Trump et al. mean to “purify” this country in an unsettling fashion that Americans should recognize but won’t if they’re too young or haven’t visited the U.S. Holocaust Memorial Museum. To further purify us, Trump wants to make English the country’s official language.
Read between the lines of Trump’s Executive Order 14224. It specifies that “Agency heads are not required to amend, remove, or otherwise stop production of documents, products, or other services prepared or offered in languages other than English.” But since those agency heads will be MAGA believers, you know what they’ll do. What Dear Leader wants done: make it harder for non-English speakers to participate in civic life, particularly in elections.
The Washington Post a second time:
To hear what this land really sounds like, go to Hilo on the Big Island of Hawai‘i and Lac Courte Oreilles Ojibwe reservation in northwest Wisconsin. Go to Mashpee on Cape Cod, Diné College in Arizona and Alaska’s Kuskokwim River. Then go to cities such as New York, Los Angeles and Houston.

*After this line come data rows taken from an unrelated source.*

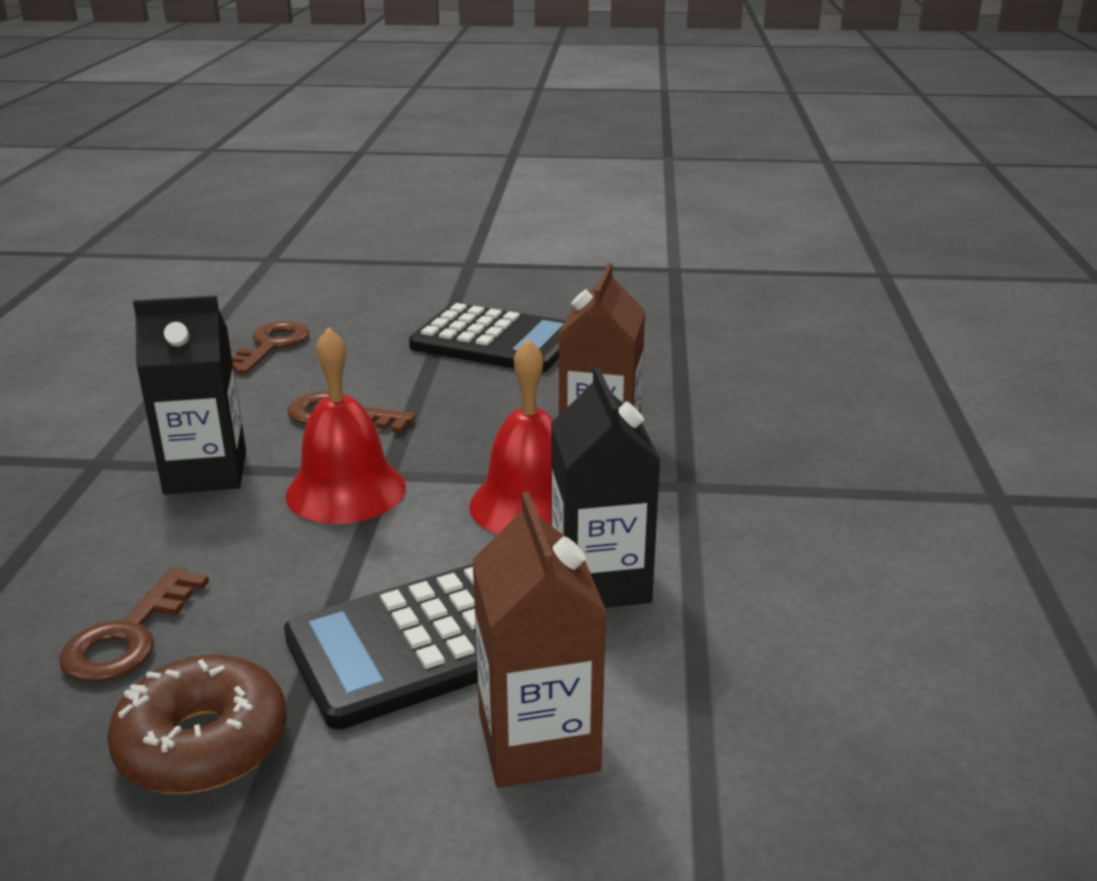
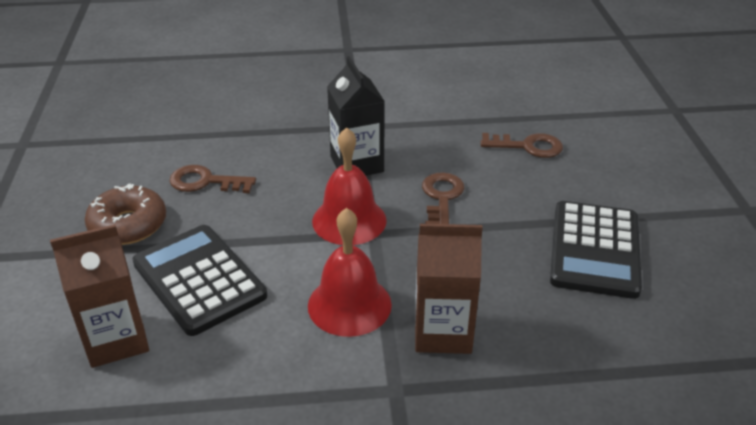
camera: 80 degrees right, 10 degrees up
(600, 582) = (263, 350): black carton -> none

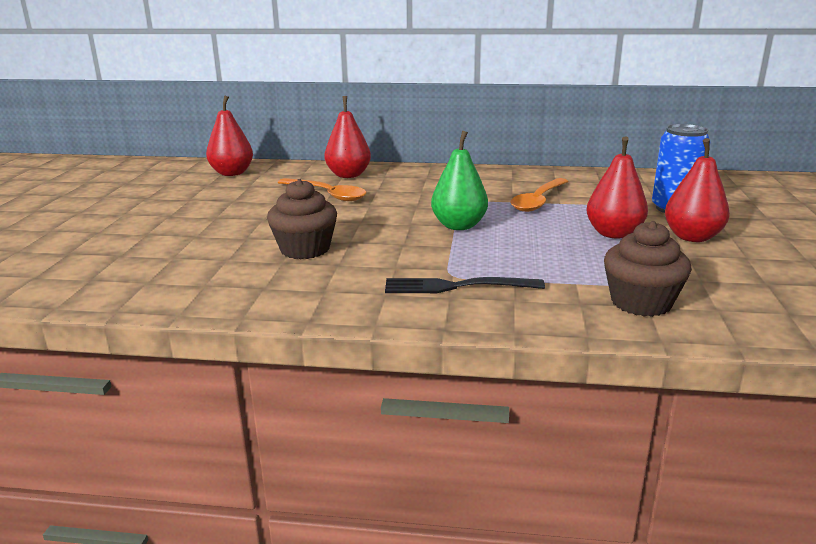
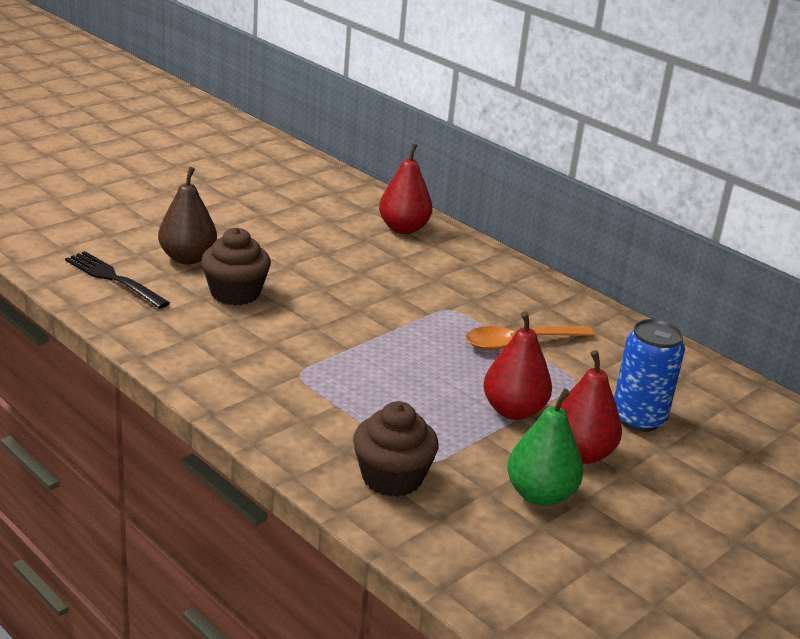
camera: 35 degrees right, 5 degrees up
(223, 244) = (187, 258): none -> brown pear
(232, 173) = (309, 181): red pear -> none
(327, 195) = (346, 244): orange spoon -> none
(456, 286) = (282, 385): black fork -> black fork (114, 279)
(459, 226) = (393, 332): green pear -> green pear (540, 495)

President Donald Trump’s Executive Order 14224, making English “the official language of the United States,” is the polar opposite of what our society, one of the most linguistically diverse in history, is and has always been about.
In the country’s nearly 250-year history, no one had ever successfully imposed an official language; the Constitution pointedly refuses to do so. Freedom of speech means nothing if it does not mean the freedom to speak any of the world’s 7,000-plus languages. While the order does not ban languages other than English, it sends an unprecedented official signal that they are not welcome. A prime target is Spanish, which is fully and fortunately the nation’s second most-spoken language.
This is not a drill, The Lincoln Project makes plain in its latest video. “Make no mistake– they’re coming for your free speech.” The Trump adminstration is telegraphing what’s in store. Coming for you is in the planning stages. Noncitizens already know what that looks like.